■ Required action:
Go through the data line by line. Copy each one holding the string "wyrażam".

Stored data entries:

-- Opening Marker --

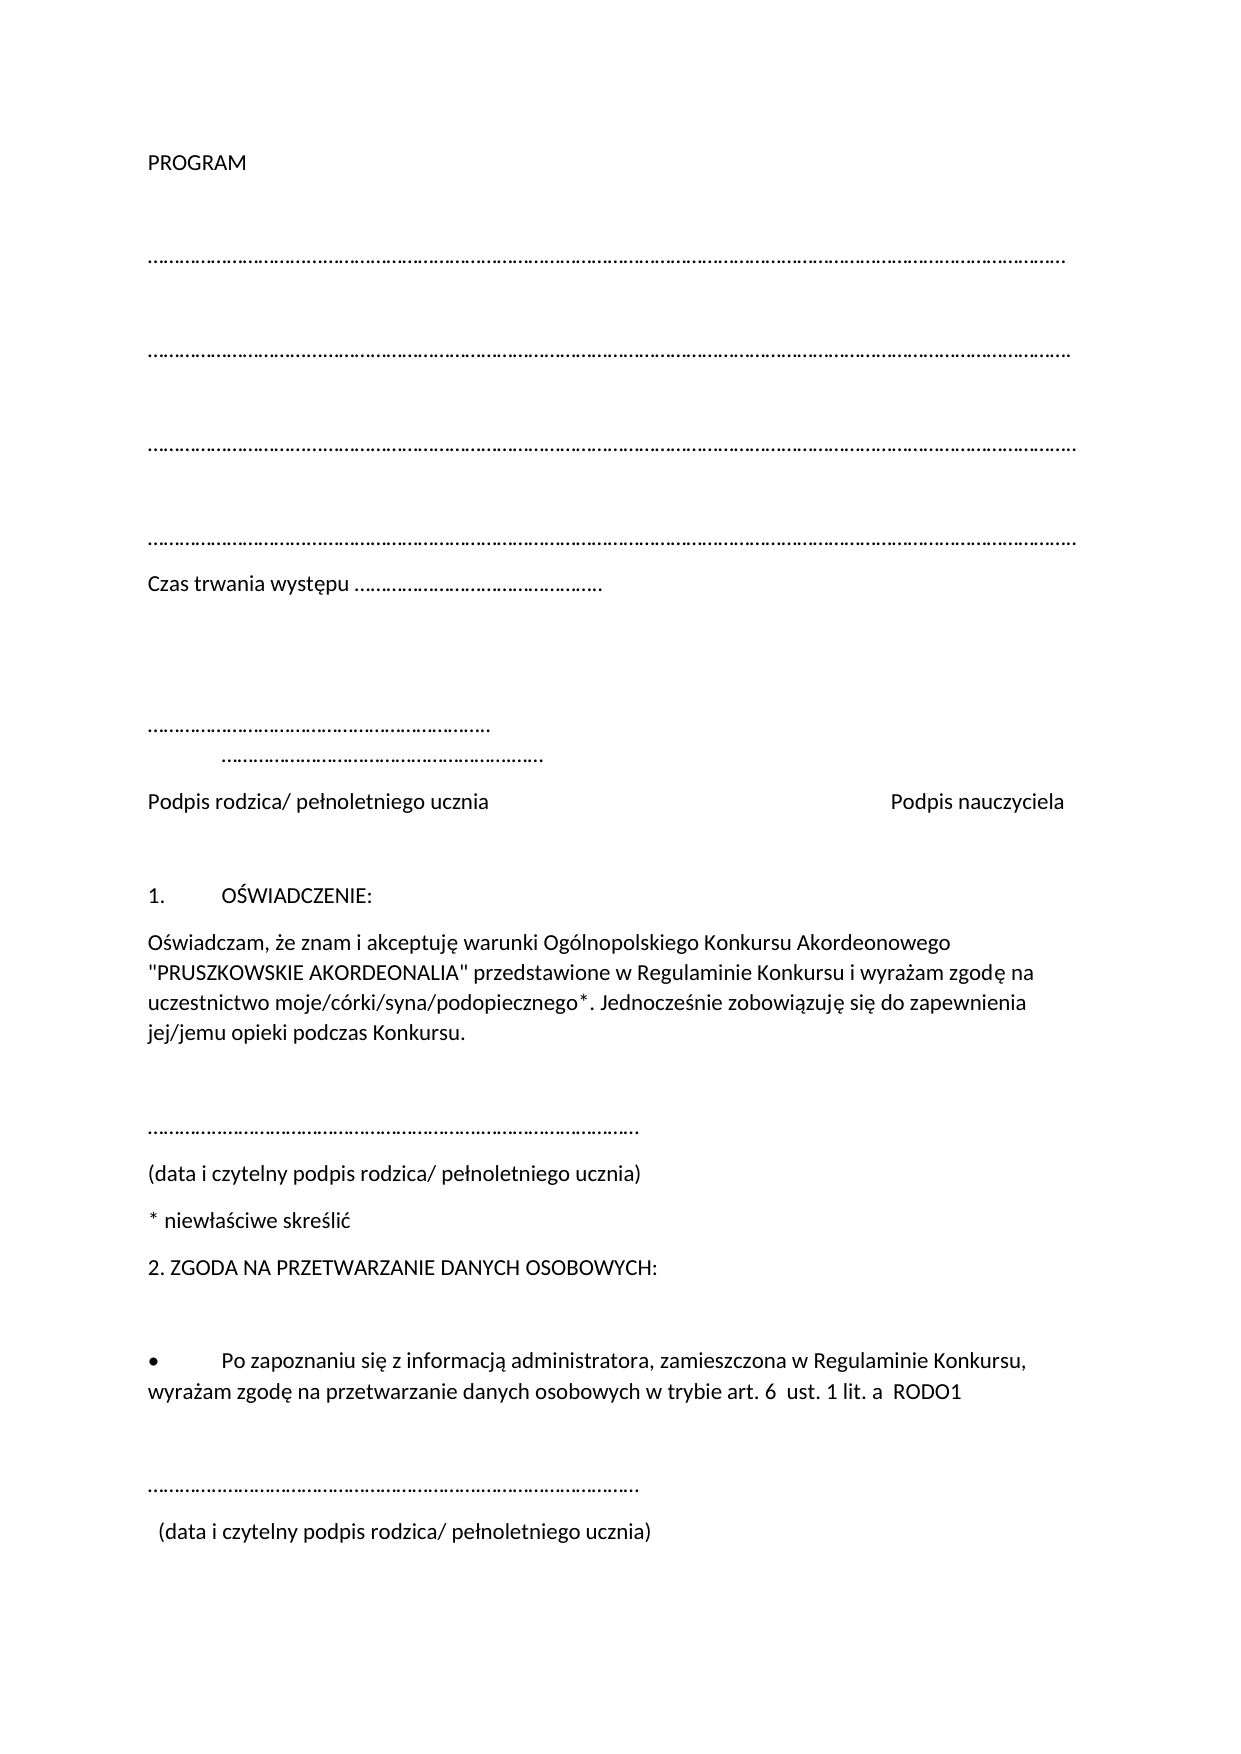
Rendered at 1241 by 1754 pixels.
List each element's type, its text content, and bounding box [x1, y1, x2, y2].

text …………………………...…………………………………………………………………………………………………………………………….. [148, 429, 1093, 457]
text Oświadczam, że znam i akceptuję warunki Ogólnopolskiego Konkursu Akordeonowego "PRUSZKOWSKIE AKORDEONALIA" przedstawione w Regulaminie Konkursu i wyrażam zgodę na uczestnictwo moje/córki/syna/podopiecznego*. Jednocześnie zobowiązuję się do zapewnienia jej/jemu opieki podczas Konkursu. [148, 928, 1093, 1046]
text Czas trwania występu ……………………………………….. [148, 569, 1093, 597]
text (data i czytelny podpis rodzica/ pełnoletniego ucznia) [148, 1517, 1093, 1545]
text 1. OŚWIADCZENIE: [148, 881, 1093, 909]
text …………..………………………………………….………………………… [148, 1112, 1093, 1140]
text …………………………...…………………………………………………………………………………………………………………………….. [148, 523, 1093, 551]
text * niewłaściwe skreślić [148, 1206, 1093, 1234]
text • Po zapoznaniu się z informacją administratora, zamieszczona w Regulaminie Konkursu, wyrażam zgodę na przetwarzanie danych osobowych w trybie art. 6 ust. 1 lit. a RODO1 [148, 1347, 1093, 1405]
text (data i czytelny podpis rodzica/ pełnoletniego ucznia) [148, 1159, 1093, 1187]
text …………..………………………………………….………………………… [148, 1471, 1093, 1498]
text Podpis rodzica/ pełnoletniego ucznia Podpis nauczyciela [148, 787, 1093, 815]
text ……………………………………………………….. ……………………………………………….…… [148, 710, 1093, 768]
text …………………………...……………………………………………………………………………………………………………………………. [148, 335, 1093, 363]
text …………………………...…………………………………………………………………………………………………………………………… [148, 241, 1093, 269]
text 2. ZGODA NA PRZETWARZANIE DANYCH OSOBOWYCH: [148, 1253, 1093, 1281]
text PROGRAM [148, 148, 1093, 176]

-- Closing Marker --

■ Solved problem:
text Oświadczam, że znam i akceptuję warunki Ogólnopolskiego Konkursu Akordeonowego "PRUSZKOWSKIE AKORDEONALIA" przedstawione w Regulaminie Konkursu i wyrażam zgodę na uczestnictwo moje/córki/syna/podopiecznego*. Jednocześnie zobowiązuję się do zapewnienia jej/jemu opieki podczas Konkursu. [148, 928, 1093, 1046]
text • Po zapoznaniu się z informacją administratora, zamieszczona w Regulaminie Konkursu, wyrażam zgodę na przetwarzanie danych osobowych w trybie art. 6 ust. 1 lit. a RODO1 [148, 1347, 1093, 1405]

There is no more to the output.